L’Association marocaine des droits humains (AMDH) déplore l’arrestation «arbitraire» de Mohamed Sekkaki, administrateur de la chaîne YouTube Moul Lkaskita. Pour l’ancienne présidente de l’AMDH, Khadija Riyyadi, «les autorités ont franchi un nouveau cap dans la restriction de la liberté d’expression sur les réseaux sociaux».

L’arrestation du célèbre youtubeur «Moul lKaskita», de son vrai nom Mohamed Sekkaki, «entre dans le cadre des restrictions de la liberté d’opinion et de la liberté d’expression», estime l’AMDH.

Dans une déclaration à H24info, Riyyadi, également membre du bureau central de l’AMDH, a affirmé que «les dires de M. Sekkaki entrent dans le cadre de la liberté d’expression».

«Il a critiqué la situation du pays, les citoyens et aussi le chef de l’Etat, mais cela reste une critique», a-t-elle soutenu.

«Certes, ses critiques sont acerbes, mais il ne fait juste qu’exprimer ses opinions quant à la situation du pays et quant aux problèmes qu’il vit et que vivent les gens», a-t-elle poursuivit.

 

Lire aussi: BNPJ: « Moul Kaskita » a reçu des transferts d’argent de l’étranger en contrepartie de ses activités

 

«Si de son point de vue déplait, cela ne veut pas dire qu’on peut le priver de ses droits», a-t-elle étayé.

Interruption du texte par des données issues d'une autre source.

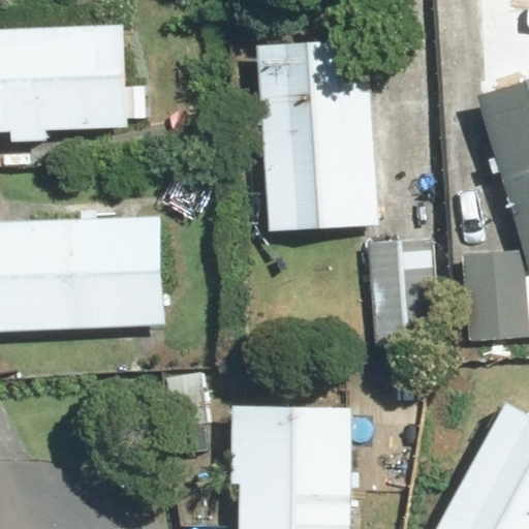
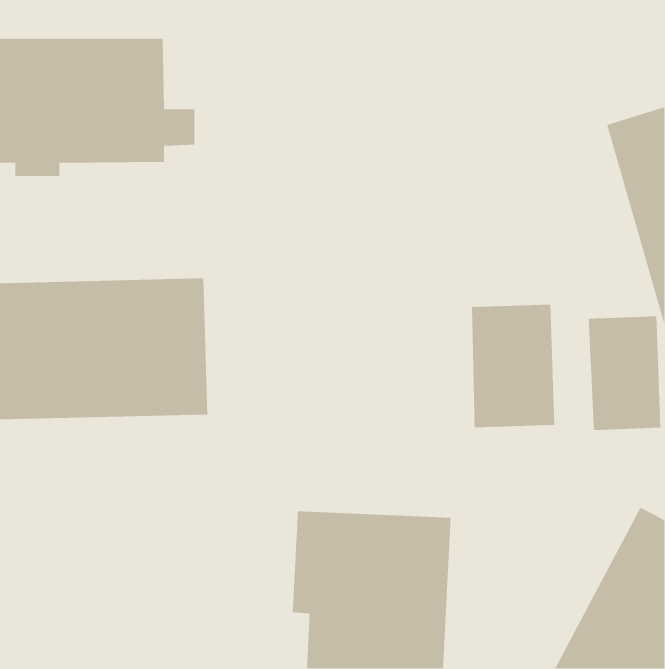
building: [262,29,376,229] -> none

«Nous ne cautionnons pas ses avis et nous ne sommes pas forcément d’accord avec lui, mais ça reste son droit», a-t-elle tenu à expliquer en mettant en avant que l’AMDH a désigné l’autre membre de son bureau central, Me Souad Brahma, pour accompagner Moul Lkaskita.

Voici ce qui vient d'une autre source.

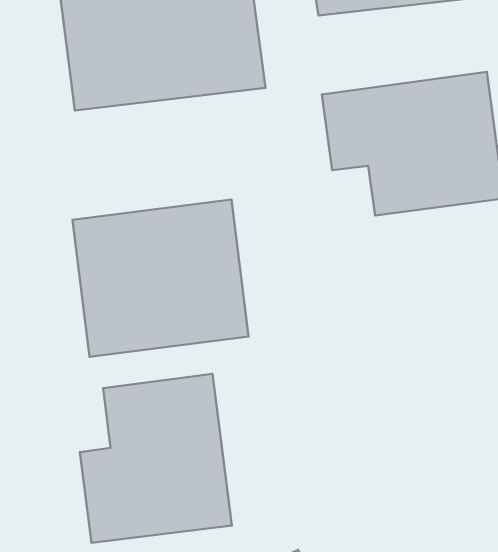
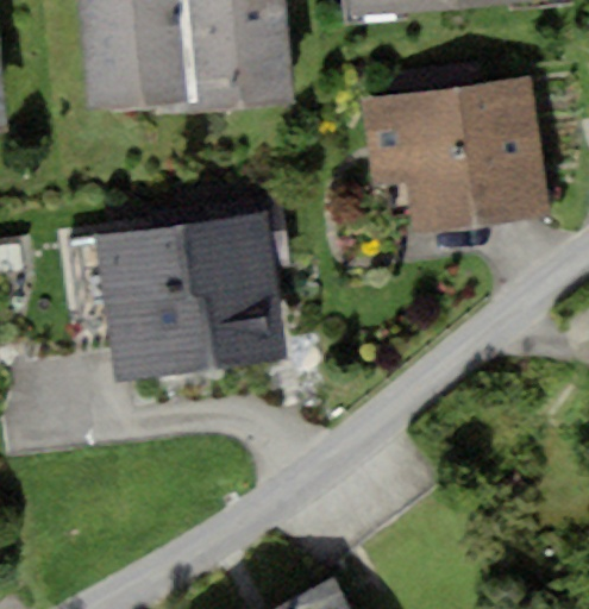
building: [80,374,232,543] -> none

Pour la militante des droits de l’Homme, l’arrestation du youtubeur «entre dans le cadre des nouvelles restrictions sur les expressions dans les réseaux sociaux».

Khadija Riyyadi, qui a remporté le Prix des Nations Unies pour les droits de l’Homme en 2013, alerte quant à un échangement de cap du côté des autorités vers davantage de muselage des voix dissidentes ».

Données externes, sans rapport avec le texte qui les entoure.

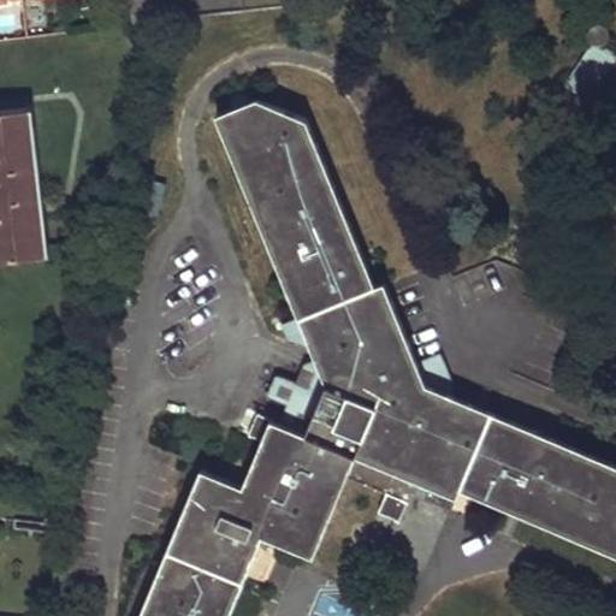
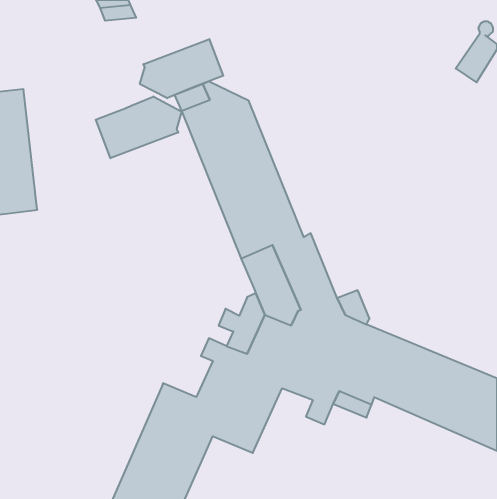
building: none -> [140,39,223,98]
building: none -> [96,96,182,158]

«Après l’incarcération du chanteur du rap de la chanson Acha Chaab et plusieurs autres arrestations, ils poursuivent des citoyens pour ce qu’ils disent en ligne», a-t-elle constaté avant de conclure qu’« après la limitation de l’action et de l’expression des différents organismes et associations, jeunesses des partis politiques, etc, ils sont passés à la répression de l’expression des détracteurs du régime sur les réseaux sociaux ».

 

Lire aussi: BNPJ: « Moul Kaskita » a reçu des transferts d’argent de l’étranger en contrepartie de ses activités

 

A rappeler que Mohamed Sekkaki, alias Moul Lkaskita, avait été arrêté dimanche après la diffusion d’une vidéo sur sa chaîne YouTube.

Le ministère public lui reproche d’avoir «insulté» les Marocains et les «institutions». Dans sa vidéo de près de 12 minutes, il a blâmé le fait que les discours du roi Mohammed V «ne sont pas suivis d’application» et, par ricochet, de «résultats» alors que «les Marocains souffrent du clientélisme».

Dans un communiqué, le ministère public a indiqué avoir «reçu plusieurs plaintes de citoyens concernant le contenu de la vidéo», laquelle «comprend injures et descriptions dégradantes».

La même source a annoncé qu’il sera poursuivi pour «injures publiques à l’égard d’individus, outrage à la pudeur à travers des gestes et des comportements obscènes, outrage aux institutions constitutionnelles et possession de drogue».

«Plusieurs expressions contenues dans cette vidéo n’ont aucun rapport avec la liberté d’expression et constituent des crimes sanctionnés par la loi», estime le ministère public.